» Work order
For each line of the listing that includes the word "back", show the whole line.

--- Extracted data Enclosed Below ---

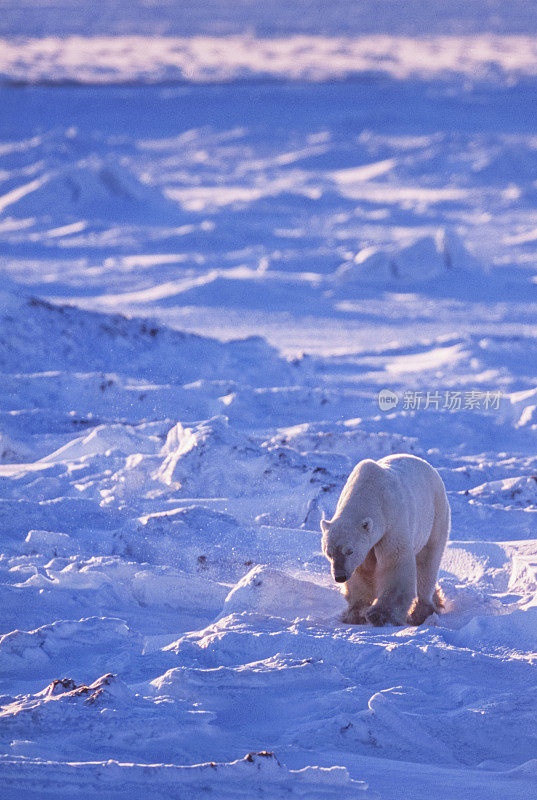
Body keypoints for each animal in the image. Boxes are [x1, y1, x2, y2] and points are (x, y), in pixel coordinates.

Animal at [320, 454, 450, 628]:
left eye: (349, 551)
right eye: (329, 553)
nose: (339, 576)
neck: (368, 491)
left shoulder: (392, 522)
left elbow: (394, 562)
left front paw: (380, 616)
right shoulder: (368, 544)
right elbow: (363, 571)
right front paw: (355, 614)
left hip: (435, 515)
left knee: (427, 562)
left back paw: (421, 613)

--- End of Enclosed Extracted data ---
--- Extracted data Enclosed Below ---

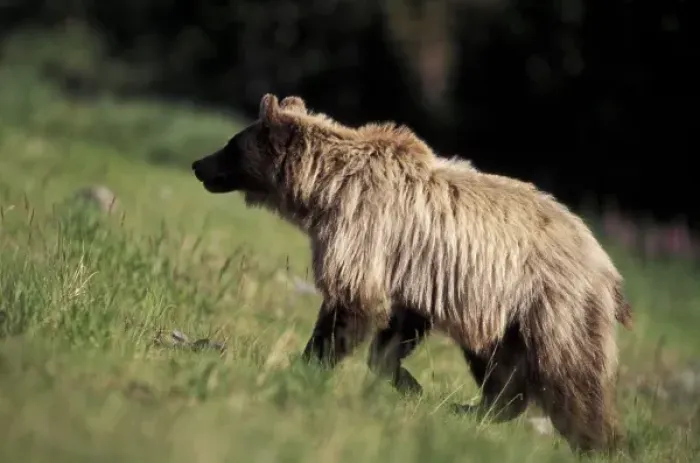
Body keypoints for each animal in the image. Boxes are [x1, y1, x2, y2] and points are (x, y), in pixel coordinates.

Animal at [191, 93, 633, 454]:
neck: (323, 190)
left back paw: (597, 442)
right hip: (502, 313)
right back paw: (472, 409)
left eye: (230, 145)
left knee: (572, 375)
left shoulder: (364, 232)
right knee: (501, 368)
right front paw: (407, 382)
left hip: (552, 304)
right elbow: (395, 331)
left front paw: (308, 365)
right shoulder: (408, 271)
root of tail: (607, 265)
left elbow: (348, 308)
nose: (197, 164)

--- End of Enclosed Extracted data ---
--- Extracted data Enclosed Below ---

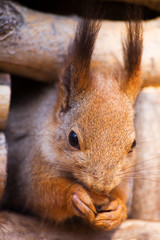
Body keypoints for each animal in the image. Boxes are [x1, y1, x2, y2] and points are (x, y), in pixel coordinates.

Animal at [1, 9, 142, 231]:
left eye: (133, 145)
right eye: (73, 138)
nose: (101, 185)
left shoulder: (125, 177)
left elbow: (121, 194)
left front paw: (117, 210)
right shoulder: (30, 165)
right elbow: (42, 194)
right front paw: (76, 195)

--- End of Enclosed Extracted data ---

» Response to this exercise
left back paw: (421, 613)
left back paw: (597, 442)
right back paw: (472, 409)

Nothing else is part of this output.